Mais de quoi on parle en fait ? On parle d’une vingtaine de jours, sans bureau fixe mais avec une permanence établie de manière très officielle. Tout le monde sur le pont de 0h01 à 23h59, tous les jours, pendant trois semaines, des siestes de 20 minutes pour remplacer la nuit. Exemple parfait ? Lundi soir, ouverture de la Free Agency avec sa trentaine de papiers qui en découle, nuit pleine de transpiration, il est 6h du matin et le repos se fait attendre… mais les quarts de finale des Jeux débutent à 6h30, ça c’est drôle, avec la France censée affronter l’Italie quelques heures plus tard, on dormira donc… plus tard. Des journuits à rallonge qui auront eu comme effet de souder encore plus qu’elle ne l’était une équipe de passionnés, qui auront eu – aussi – pour effet de jouer sur nos nerfs, de jouer avec nos émotions, qui plus est en période olympique.

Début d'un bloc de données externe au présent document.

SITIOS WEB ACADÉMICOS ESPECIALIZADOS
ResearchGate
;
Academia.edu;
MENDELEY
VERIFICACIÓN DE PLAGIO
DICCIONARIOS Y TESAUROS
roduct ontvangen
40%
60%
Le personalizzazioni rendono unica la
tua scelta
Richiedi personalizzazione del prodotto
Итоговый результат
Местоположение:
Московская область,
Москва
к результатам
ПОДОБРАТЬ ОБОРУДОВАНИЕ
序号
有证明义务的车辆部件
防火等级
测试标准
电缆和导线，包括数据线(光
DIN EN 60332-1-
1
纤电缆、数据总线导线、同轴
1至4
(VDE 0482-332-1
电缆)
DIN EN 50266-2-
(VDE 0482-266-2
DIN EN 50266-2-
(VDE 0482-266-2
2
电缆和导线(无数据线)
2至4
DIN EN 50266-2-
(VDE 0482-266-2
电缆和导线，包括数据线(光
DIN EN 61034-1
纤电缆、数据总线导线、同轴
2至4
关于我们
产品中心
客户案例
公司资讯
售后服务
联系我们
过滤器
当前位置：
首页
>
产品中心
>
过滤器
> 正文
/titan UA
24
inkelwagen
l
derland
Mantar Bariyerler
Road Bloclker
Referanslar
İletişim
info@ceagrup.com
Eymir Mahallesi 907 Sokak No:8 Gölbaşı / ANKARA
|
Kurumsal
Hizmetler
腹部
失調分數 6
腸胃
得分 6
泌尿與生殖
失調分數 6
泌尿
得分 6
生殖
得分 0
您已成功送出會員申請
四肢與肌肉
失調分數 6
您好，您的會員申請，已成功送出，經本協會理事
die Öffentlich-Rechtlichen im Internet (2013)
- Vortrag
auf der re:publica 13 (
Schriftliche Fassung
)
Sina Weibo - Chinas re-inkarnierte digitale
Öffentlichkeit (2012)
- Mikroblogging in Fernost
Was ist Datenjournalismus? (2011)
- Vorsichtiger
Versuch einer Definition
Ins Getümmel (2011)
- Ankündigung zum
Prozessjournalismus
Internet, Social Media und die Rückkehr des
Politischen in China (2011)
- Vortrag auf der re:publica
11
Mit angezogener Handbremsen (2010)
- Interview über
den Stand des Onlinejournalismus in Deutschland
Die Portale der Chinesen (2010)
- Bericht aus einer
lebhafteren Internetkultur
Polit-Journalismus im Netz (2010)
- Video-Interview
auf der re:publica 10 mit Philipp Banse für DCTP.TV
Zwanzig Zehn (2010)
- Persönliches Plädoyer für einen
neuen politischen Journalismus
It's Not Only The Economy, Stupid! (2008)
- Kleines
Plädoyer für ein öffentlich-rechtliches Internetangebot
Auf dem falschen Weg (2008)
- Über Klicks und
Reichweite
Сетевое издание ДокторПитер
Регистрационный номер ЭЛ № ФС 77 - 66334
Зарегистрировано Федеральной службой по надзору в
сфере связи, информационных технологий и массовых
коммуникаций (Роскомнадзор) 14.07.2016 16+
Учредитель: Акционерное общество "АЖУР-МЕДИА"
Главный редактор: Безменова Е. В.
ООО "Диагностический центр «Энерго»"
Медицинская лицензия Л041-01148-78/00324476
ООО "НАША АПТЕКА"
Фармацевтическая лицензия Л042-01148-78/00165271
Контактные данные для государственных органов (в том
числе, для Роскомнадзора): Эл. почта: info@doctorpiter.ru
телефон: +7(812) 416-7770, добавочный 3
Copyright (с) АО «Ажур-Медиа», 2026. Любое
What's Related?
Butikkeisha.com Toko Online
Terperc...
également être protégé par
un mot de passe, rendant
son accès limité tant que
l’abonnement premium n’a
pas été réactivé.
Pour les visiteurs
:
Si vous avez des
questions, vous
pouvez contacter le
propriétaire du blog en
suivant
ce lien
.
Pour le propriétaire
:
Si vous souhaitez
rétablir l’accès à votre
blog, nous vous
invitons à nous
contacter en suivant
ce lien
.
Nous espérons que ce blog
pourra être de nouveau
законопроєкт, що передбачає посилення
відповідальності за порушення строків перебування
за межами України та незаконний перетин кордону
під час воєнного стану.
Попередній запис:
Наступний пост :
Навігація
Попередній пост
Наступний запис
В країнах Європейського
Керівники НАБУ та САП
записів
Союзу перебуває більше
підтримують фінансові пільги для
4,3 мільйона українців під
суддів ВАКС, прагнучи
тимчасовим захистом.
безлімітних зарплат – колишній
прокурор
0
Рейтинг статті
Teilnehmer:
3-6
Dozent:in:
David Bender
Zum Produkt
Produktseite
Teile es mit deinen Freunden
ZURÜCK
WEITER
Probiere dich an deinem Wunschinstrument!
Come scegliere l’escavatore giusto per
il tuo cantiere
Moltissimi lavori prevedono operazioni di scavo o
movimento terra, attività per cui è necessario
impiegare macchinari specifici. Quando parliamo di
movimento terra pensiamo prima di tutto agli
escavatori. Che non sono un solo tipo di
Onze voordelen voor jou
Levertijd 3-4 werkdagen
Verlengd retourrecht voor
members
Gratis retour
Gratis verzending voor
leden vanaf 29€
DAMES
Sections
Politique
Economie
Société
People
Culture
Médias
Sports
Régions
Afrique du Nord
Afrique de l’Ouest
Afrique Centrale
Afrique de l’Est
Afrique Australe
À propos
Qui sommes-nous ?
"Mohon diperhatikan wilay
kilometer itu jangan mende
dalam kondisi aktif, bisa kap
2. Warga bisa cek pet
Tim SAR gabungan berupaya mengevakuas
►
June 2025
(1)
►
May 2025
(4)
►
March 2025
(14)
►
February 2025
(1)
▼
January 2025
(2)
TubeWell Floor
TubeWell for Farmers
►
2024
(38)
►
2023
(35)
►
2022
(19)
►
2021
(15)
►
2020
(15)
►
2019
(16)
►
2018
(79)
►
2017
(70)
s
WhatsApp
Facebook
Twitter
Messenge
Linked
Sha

Car début août c’est officiel, il n’y a plus de filtre. Nous sommes TrashTalk mais nous sommes aussi Cléopâtre Darleux, Laurent Tillie, Gaby Williams et Teddy Riner, nous sommes Steven Da Costa et nous sommes le handball, nous sommes l’escrime, nous sommes l’équitation. On chiale bordel, on chiale trois à quatre fois par jour, on chiale parce qu’on est crevé, on chiale parce que c’est beau et parce qu’on s’aime, parce qu’on est content de le faire ensemble. Moi ? Femme et enfant ont quitté la maison et sont partis en vacances, seuls, sans moi, et je me dis que c’est pas plus mal. Quelle phrase horrible, oh.
Le dernier week-end olympique sera la cerise sur un gâteau historiquement gras. Des médailles partout, tout le temps, Nicolas Batum nous a fait exploser face à la Slovénie, les Bleus échouent de tellement près en finale, et pendant que la planète basket avait les yeux rivés à Tokyo… DeMar DeRozan, Kyle Lowry, Evan Fournier et environ 80 joueurs ont été échangés en NBA.
Nous ? On a perdu dix ans de notre vie, avec le sourire mais on a quand même perdu dix ans de notre vie. Et on était tellement mort, au sens quasi propre… qu’on est chacun parti de notre côté, sans même parfois le temps de se dire au revoir. Pas grave, on savait, on savait où en était “l’autre”, à la limite de l’explosion. Besoin de souffler, un peu, aussi.
Ne pas oublier que malgré le fait de vivre de sa passion tout ça reste un travail, travail qui demande des sacrifices, moralement comme physiquement. TrashTalk c’est une équipe, c’est une famille, c’est l’histoire d’une vie, l’histoire de la mienne, mais TrashTalk depuis deux ans c’est une guerre interminable. On sait qu’on va la gagner mais on ne sait pas quand elle se terminera alors… Ben, Nico, Bastien, Alex, David, Julien, Alex T., Arthur, Clément et tous les autres, merci pour ce que vous êtes et pour ce que vous serez. Le combat continue, toujours avec le sourire.